What is needed: Write out exactly, and only, the lines below from the line with "left hip: (205, 403)" through the line with "left ear: (162, 163)"; pictures do not belong in the copy.

Images with bounding boxes
----

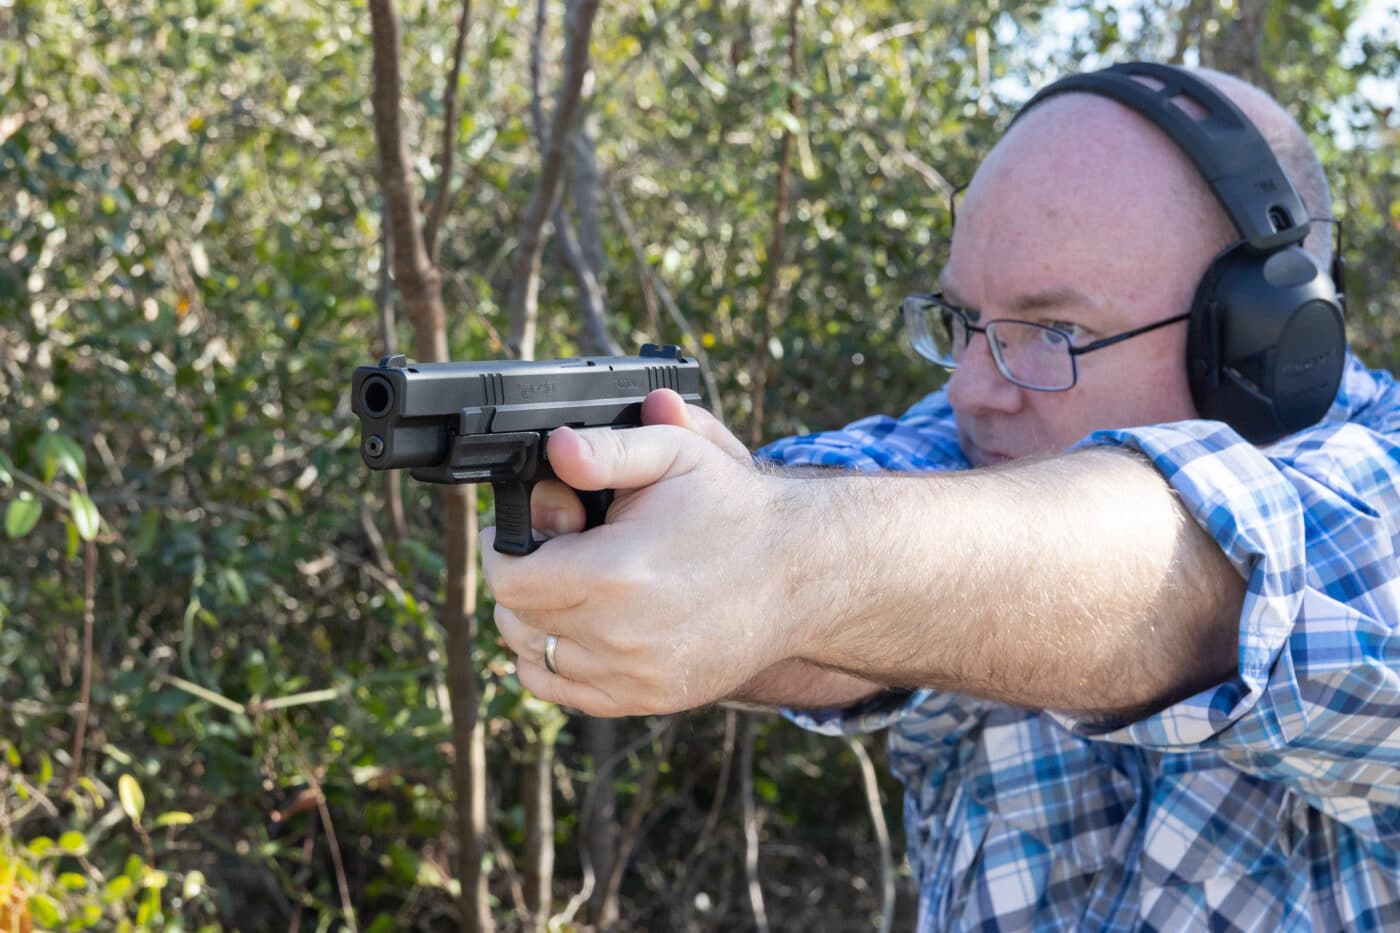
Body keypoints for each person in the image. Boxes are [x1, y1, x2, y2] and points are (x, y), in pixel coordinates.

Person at [483, 61, 1400, 929]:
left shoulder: (1379, 496)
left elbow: (1209, 575)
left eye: (1055, 330)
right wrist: (660, 543)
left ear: (1266, 347)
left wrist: (783, 559)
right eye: (963, 321)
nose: (971, 387)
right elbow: (832, 510)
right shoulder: (1001, 416)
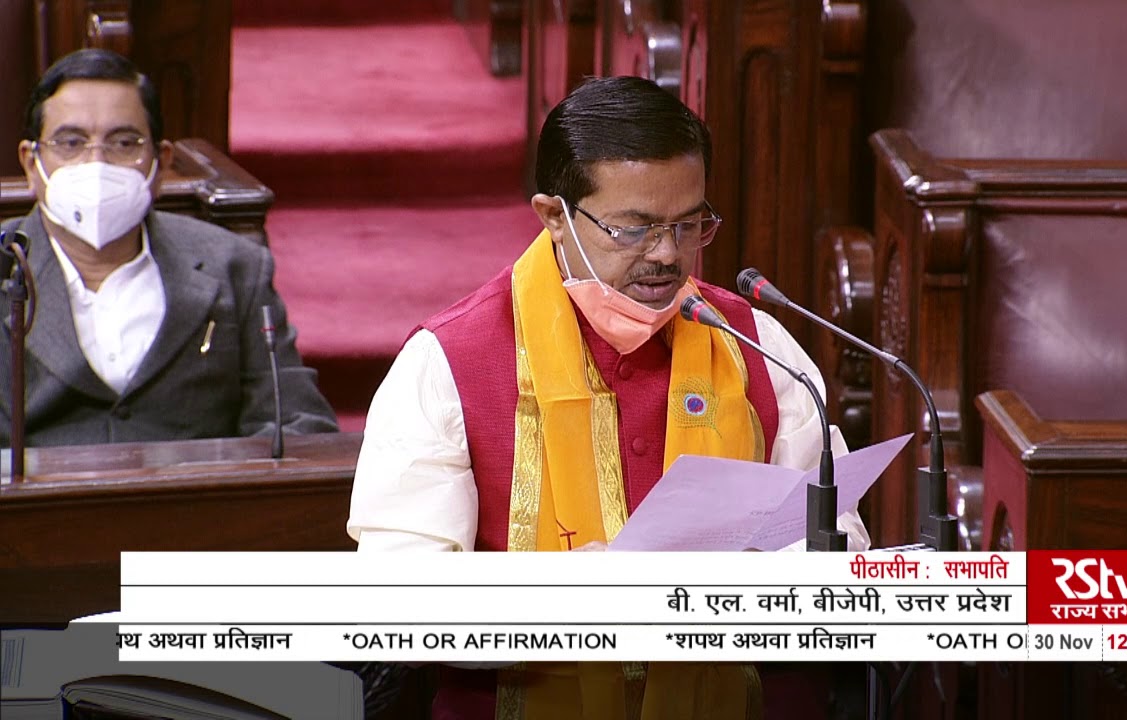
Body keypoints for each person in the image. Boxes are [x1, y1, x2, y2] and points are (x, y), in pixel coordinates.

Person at [348, 76, 868, 719]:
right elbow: (398, 601)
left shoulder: (755, 344)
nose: (667, 256)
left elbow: (837, 539)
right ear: (554, 218)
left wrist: (754, 586)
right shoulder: (449, 362)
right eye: (634, 229)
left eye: (689, 225)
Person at [0, 49, 337, 447]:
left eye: (124, 142)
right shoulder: (6, 265)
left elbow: (299, 425)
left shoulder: (233, 265)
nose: (96, 162)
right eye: (70, 143)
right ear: (30, 163)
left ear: (160, 162)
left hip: (198, 504)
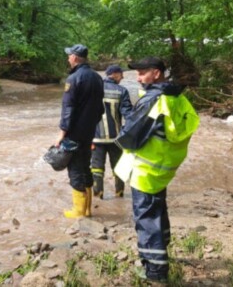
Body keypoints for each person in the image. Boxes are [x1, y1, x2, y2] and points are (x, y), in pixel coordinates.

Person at [114, 56, 199, 283]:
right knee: (158, 212)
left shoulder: (153, 99)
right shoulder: (177, 97)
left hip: (144, 170)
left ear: (157, 73)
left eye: (142, 73)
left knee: (146, 219)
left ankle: (154, 272)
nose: (138, 78)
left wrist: (120, 138)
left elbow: (130, 136)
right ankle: (163, 252)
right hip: (163, 168)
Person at [56, 44, 104, 218]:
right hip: (90, 131)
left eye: (69, 56)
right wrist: (91, 124)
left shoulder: (74, 78)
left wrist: (62, 133)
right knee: (86, 167)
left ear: (75, 58)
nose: (68, 58)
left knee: (75, 169)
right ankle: (88, 209)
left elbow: (68, 108)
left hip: (75, 133)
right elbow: (100, 109)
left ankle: (78, 211)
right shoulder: (98, 78)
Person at [90, 65, 133, 199]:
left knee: (97, 168)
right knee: (118, 167)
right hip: (116, 138)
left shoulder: (93, 90)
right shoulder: (122, 91)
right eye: (121, 75)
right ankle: (119, 194)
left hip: (96, 138)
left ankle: (98, 195)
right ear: (115, 74)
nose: (123, 77)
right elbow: (128, 115)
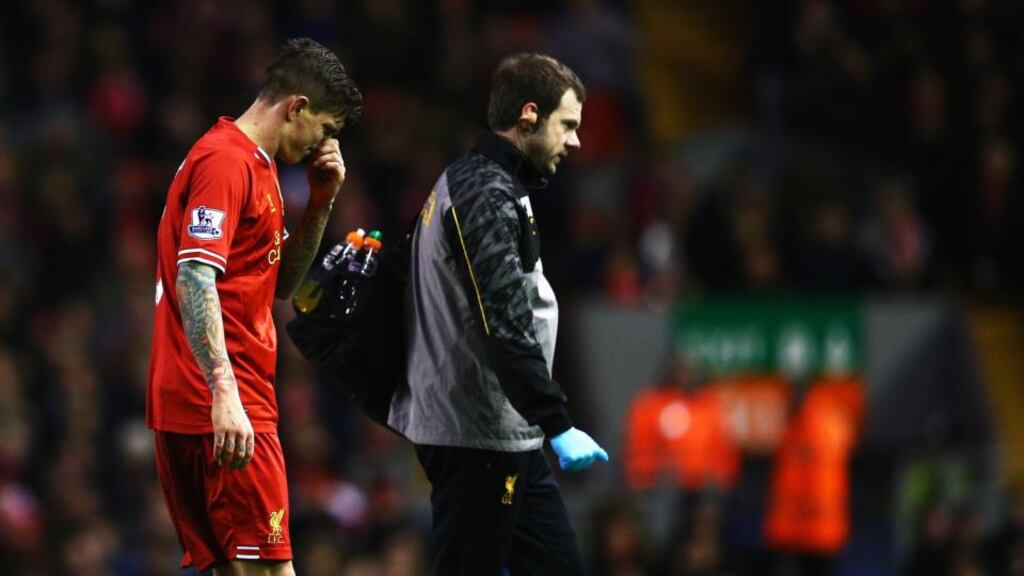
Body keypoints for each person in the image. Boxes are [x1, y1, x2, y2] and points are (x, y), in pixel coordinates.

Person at [146, 38, 362, 575]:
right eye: (327, 129)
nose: (324, 144)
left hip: (205, 403)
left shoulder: (257, 166)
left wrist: (321, 202)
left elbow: (280, 284)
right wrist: (224, 393)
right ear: (297, 108)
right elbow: (195, 274)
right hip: (225, 403)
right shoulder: (226, 161)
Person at [390, 52, 608, 575]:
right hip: (475, 436)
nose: (575, 142)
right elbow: (504, 321)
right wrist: (557, 421)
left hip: (506, 430)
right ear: (528, 115)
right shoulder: (484, 193)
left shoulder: (483, 183)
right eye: (568, 125)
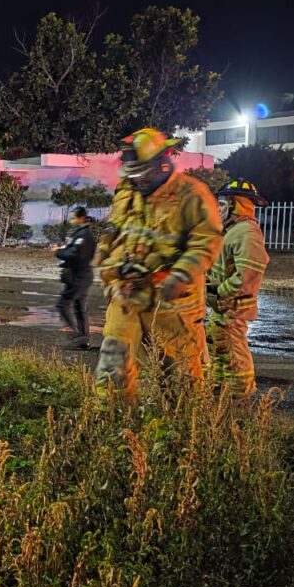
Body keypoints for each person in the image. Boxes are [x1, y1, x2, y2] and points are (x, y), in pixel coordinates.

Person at [93, 128, 222, 402]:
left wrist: (181, 274)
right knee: (113, 365)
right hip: (127, 295)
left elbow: (206, 240)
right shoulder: (129, 191)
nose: (137, 179)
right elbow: (114, 225)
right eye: (133, 173)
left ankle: (187, 431)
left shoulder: (192, 194)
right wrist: (104, 253)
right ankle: (111, 428)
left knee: (180, 376)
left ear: (162, 163)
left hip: (172, 303)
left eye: (142, 172)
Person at [206, 178, 270, 397]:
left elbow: (248, 274)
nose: (218, 210)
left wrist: (219, 292)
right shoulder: (231, 231)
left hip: (232, 309)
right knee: (220, 354)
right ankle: (218, 398)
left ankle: (239, 400)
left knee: (234, 355)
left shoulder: (247, 232)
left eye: (223, 205)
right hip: (221, 309)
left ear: (237, 205)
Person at [55, 207, 96, 349]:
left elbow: (74, 254)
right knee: (79, 308)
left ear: (81, 218)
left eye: (74, 218)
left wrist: (59, 252)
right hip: (80, 276)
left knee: (62, 304)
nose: (72, 220)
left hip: (79, 276)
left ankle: (76, 335)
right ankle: (84, 341)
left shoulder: (84, 235)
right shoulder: (79, 233)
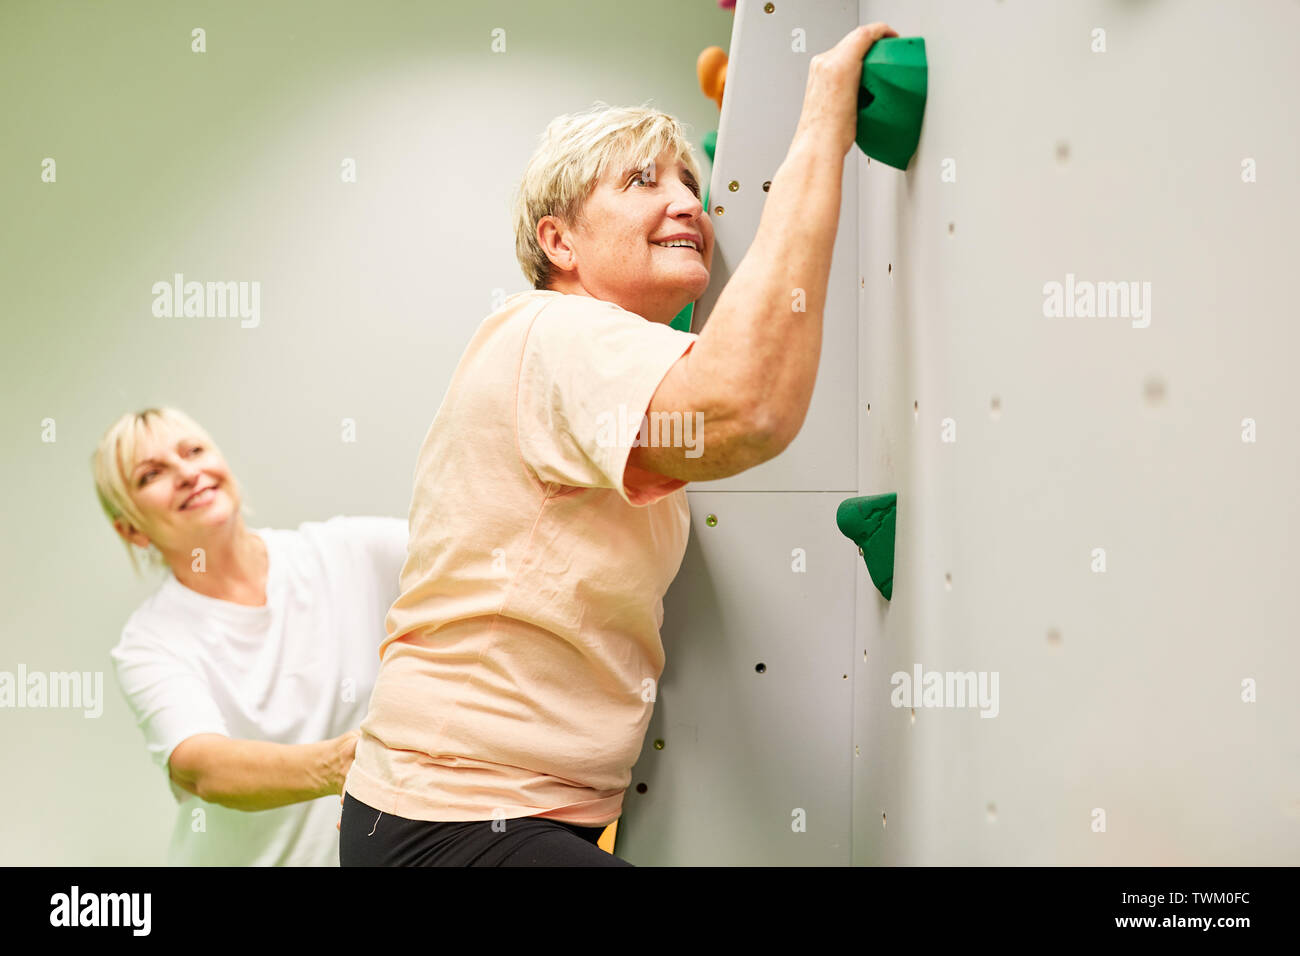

----

Answer section:
left hip: (205, 403)
left shoulder: (257, 166)
left wrist: (321, 202)
left elbow: (280, 284)
right wrist: (224, 393)
right ear: (297, 108)
right elbow: (195, 274)
right hip: (225, 403)
right shoulder: (226, 161)
Person at [390, 52, 608, 575]:
right hip: (475, 436)
nose: (575, 142)
right elbow: (504, 321)
right wrist: (557, 421)
left hip: (506, 430)
right ear: (528, 115)
right shoulder: (484, 193)
left shoulder: (483, 183)
right eye: (568, 125)
Body keypoints for each person in the image. Boxes are [x1, y1, x2, y2] and points are (x, y), in pixel coordinates.

Person at [93, 128, 222, 402]:
left wrist: (181, 274)
right knee: (113, 365)
right hip: (127, 295)
left elbow: (206, 240)
right shoulder: (129, 191)
nose: (137, 179)
right elbow: (114, 225)
right eye: (133, 173)
left ankle: (187, 431)
left shoulder: (192, 194)
right wrist: (104, 253)
right ankle: (111, 428)
left knee: (180, 376)
left ear: (162, 163)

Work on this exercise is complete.